Well, I have a hard time answering what the difference is between "anslag" and "attack" since I never ever used "anslag" like this, and don't really recall hearing or seeing it in these contexts very often. I would have expected to see "som vid flera tillfällen hade utsatts för utlänningsfientliga _attacker_" so I'm not sure why the choice was made.  I think what Segorian wrote, 'xenophobic aggressions', could work. But I think "attacker" would just generally be more effective as well as clearer as far as writing for the general public is concerned.

The only thing I can think of is if "attack" is perhaps more 'violent' in nature and therefore maybe "anslag" is a bit more broad and would more easily also include things like burning crosses.
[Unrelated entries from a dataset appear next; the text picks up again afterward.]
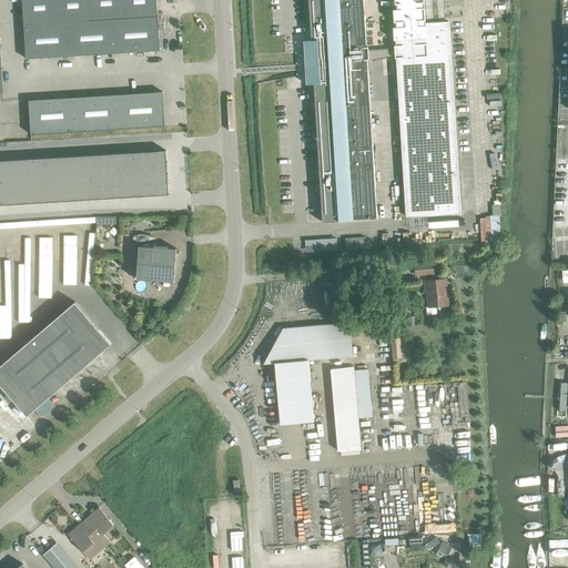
[(155,0),(21,0),(26,59),(160,51),(155,0)]
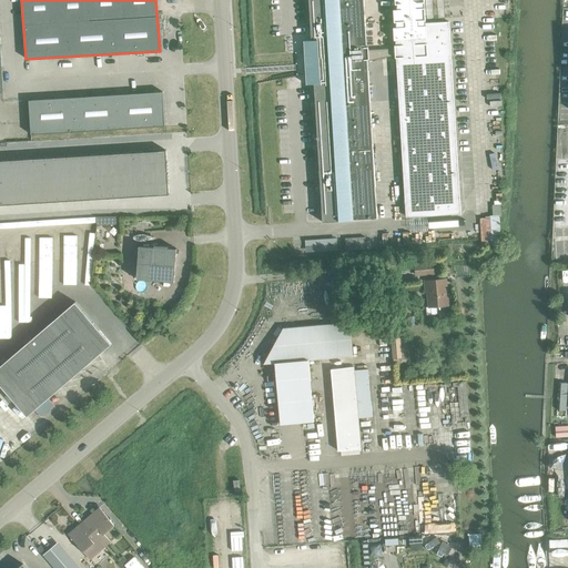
[(313,63),(322,222),(377,219),(367,61),(395,56),(395,58),(396,58),(405,217),(460,214),(449,21),(425,23),(424,0),(394,0),(395,4),(397,4),(396,9),(393,10),(394,22),(396,22),(396,28),(393,28),(394,40),(398,40),(399,46),(394,46),(394,48),(368,50),(368,48),(366,48),(363,0),(308,0),(311,40),(303,41),(305,63),(313,63)]
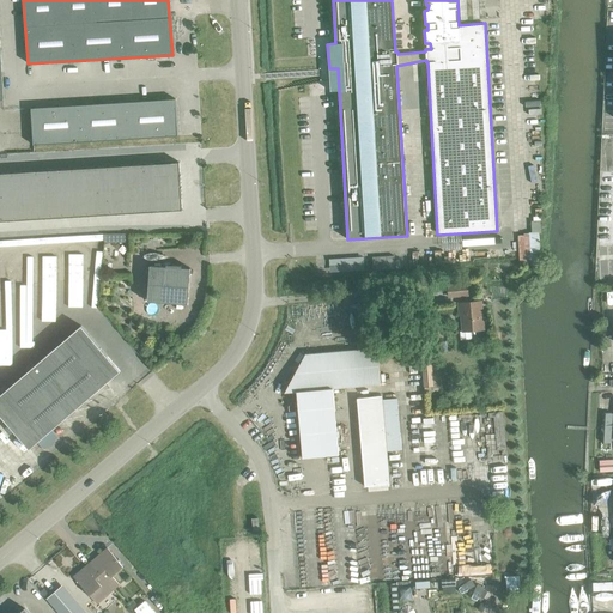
[(34,145),(177,137),(175,99),(31,108),(34,145)]
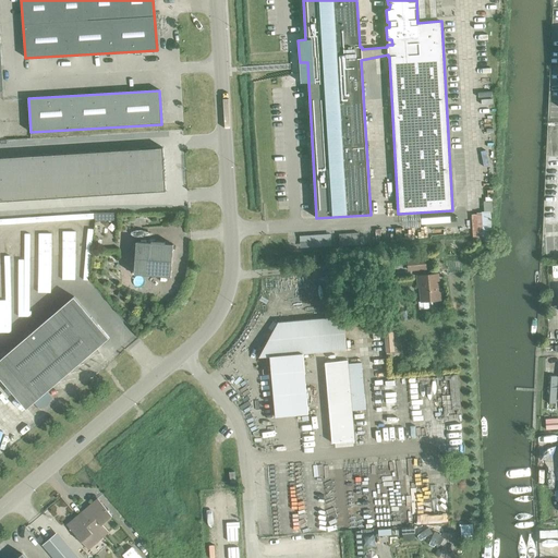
[(165,178),(165,176),(165,174),(165,172),(165,170),(164,169),(165,169),(165,167),(164,167),(164,166),(165,165),(165,164),(164,164),(164,161),(165,161),(165,160),(164,160),(162,148),(0,157),(0,201),(166,192),(165,180),(166,180),(166,178),(165,178)]
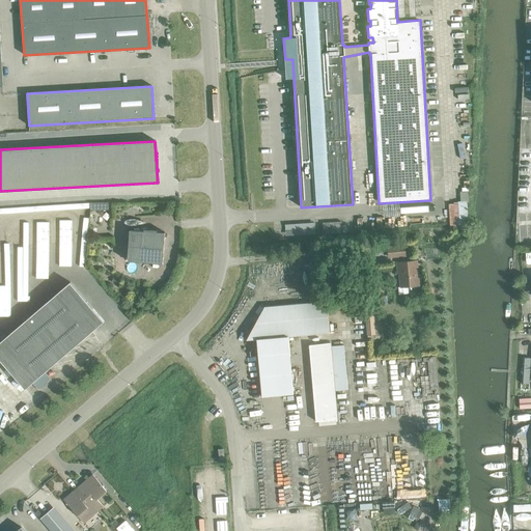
[(128,261),(163,263),(165,232),(130,230),(128,261)]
Burning a cross by itself isn't a violent attack even if it may be the implied message, whereas throwing stones through windows definitely can be called violence. So perhaps that's the difference. I honestly don't know.

My recommendation would be to use "attack" or something similar instead.


----------



## raumar

"Anslag" is also used in Norwegian. There may be some differences between Norwegian and Swedish, but I believe "anslag" in Norwegian assumes some planning or premeditation. A random act of violence would not necessarily be an "anslag".


----------



## Den falska sköldpaddan

_Anslag _in this context is *scheme, intrigue*. It is hardly well chosen here, and few Swedes would us in a sentence like this. _Svensk ordbok_, 1986, has "plan som går ut på att förstöra eller skada", quoting the sentence "han anade intriger och försåt mot sin person och sin maktställning".


----------



## Den falska sköldpaddan

Correction:
_Svensk ordbok_, 1986, under *anslag*, has "plan som går ut på att förstöra eller skada", quoting the sentence "han anade intriger och *anslag* mot sin person och sin maktställning".


----------



## jonquiliser

The brilliant page https://svenska.se lets you search three dictionaries at once, including the historical dictionary SAOB. SAOL gives *4* intrig, sammansvärjning; although like others have pointed out, this is a most uncommon usage.


----------